- Task brief
In the data below, which lines hold the word "includegraphics"? Copy them.

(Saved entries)
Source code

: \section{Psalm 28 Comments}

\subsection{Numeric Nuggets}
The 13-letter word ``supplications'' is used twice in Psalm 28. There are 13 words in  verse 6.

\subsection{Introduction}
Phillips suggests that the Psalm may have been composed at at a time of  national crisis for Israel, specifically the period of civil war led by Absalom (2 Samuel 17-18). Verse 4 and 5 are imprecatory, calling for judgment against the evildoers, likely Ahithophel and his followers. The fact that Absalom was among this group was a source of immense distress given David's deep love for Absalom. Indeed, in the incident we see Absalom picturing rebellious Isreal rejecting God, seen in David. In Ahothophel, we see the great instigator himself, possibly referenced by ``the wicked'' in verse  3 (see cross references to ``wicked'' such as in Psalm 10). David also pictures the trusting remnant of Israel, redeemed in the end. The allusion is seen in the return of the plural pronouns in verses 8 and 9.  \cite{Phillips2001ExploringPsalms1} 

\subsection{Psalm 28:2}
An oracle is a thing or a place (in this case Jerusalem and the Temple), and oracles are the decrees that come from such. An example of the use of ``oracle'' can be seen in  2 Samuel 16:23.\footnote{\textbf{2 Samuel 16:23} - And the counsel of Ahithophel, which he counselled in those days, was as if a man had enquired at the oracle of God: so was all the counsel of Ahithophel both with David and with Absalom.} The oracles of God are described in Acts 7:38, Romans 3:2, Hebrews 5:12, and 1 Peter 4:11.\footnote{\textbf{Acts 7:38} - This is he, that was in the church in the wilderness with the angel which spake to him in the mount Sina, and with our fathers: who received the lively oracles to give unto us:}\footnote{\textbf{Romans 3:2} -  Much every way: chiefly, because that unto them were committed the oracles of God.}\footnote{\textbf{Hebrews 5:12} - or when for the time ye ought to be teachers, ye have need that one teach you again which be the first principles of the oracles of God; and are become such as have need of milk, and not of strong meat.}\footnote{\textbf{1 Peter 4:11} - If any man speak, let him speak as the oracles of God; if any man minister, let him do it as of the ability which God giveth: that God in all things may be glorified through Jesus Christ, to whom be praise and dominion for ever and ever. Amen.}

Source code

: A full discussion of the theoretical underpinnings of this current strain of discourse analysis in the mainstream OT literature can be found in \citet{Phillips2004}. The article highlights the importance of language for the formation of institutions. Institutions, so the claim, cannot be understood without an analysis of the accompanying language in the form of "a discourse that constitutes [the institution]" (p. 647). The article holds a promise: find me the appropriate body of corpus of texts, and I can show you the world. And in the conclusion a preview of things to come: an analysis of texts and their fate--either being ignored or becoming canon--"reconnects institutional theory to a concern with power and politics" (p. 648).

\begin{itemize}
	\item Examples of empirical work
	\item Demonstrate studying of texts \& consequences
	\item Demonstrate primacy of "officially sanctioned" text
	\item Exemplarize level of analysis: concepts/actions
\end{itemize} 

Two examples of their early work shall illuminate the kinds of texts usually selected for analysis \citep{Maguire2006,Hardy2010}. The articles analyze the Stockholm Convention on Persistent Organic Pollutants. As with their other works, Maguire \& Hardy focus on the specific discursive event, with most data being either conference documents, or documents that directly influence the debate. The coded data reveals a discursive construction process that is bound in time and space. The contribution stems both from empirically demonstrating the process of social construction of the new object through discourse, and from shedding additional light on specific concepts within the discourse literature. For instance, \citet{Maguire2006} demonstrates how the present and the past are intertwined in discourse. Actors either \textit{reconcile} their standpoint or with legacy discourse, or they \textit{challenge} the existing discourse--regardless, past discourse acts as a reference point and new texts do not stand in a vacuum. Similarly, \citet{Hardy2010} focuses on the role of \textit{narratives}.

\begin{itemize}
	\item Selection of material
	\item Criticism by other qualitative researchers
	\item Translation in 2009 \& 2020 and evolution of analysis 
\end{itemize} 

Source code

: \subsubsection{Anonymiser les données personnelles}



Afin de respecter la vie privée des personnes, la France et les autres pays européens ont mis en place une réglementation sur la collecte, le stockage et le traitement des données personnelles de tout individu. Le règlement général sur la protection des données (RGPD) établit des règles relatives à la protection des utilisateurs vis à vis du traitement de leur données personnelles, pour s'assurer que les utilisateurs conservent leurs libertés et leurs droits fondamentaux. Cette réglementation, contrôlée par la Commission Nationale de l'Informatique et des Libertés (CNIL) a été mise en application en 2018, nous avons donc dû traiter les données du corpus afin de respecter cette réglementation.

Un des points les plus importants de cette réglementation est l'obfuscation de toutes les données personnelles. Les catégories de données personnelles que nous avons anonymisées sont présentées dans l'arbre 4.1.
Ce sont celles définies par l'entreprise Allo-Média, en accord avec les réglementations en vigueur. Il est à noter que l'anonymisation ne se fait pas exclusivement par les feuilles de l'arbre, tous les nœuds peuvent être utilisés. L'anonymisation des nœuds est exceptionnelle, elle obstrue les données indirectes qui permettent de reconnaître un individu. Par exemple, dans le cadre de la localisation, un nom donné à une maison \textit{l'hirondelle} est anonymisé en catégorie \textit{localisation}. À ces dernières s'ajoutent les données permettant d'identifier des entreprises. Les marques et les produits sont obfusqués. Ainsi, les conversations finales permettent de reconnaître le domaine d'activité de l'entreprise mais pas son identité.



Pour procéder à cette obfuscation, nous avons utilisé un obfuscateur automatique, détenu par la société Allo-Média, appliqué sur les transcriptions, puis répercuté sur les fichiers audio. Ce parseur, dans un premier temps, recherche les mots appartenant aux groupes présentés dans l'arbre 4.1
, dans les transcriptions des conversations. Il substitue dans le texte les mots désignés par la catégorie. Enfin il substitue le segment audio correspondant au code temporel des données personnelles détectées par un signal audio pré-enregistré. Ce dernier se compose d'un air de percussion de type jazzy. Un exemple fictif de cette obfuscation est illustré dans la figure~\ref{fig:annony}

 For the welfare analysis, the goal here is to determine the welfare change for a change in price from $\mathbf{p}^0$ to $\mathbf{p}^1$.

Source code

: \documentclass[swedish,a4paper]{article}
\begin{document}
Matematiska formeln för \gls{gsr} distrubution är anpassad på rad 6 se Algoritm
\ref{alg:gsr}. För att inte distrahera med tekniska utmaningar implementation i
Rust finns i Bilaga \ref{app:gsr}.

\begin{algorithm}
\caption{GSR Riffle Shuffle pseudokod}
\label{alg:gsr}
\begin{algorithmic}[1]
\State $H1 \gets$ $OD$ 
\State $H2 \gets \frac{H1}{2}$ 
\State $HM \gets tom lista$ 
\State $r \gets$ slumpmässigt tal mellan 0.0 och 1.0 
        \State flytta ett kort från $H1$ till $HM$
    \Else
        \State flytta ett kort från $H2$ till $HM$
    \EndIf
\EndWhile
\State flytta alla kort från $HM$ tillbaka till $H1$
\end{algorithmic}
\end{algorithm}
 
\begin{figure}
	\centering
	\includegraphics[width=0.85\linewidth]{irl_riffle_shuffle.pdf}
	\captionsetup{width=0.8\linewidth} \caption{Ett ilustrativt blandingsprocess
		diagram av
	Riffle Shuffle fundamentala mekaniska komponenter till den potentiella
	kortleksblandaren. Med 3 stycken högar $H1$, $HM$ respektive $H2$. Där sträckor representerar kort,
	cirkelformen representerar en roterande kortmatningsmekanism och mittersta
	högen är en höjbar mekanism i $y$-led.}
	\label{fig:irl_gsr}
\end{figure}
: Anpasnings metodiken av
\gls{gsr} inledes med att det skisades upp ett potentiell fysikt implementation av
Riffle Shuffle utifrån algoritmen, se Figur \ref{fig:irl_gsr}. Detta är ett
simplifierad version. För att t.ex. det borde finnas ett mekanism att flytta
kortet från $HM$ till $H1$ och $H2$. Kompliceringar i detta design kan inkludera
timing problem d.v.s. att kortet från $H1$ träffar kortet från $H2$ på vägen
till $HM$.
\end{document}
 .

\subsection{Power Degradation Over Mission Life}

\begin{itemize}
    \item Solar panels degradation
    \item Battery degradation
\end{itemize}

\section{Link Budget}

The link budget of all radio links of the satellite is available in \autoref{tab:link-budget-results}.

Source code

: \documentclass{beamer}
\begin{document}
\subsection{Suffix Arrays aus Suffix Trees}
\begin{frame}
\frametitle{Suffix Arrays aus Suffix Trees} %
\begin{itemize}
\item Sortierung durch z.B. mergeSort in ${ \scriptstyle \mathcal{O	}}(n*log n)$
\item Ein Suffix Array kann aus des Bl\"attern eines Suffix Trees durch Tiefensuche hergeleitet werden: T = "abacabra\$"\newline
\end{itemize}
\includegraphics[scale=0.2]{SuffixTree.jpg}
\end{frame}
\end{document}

- Written response
	\includegraphics[width=0.85\linewidth]{irl_riffle_shuffle.pdf}
\includegraphics[scale=0.2]{SuffixTree.jpg}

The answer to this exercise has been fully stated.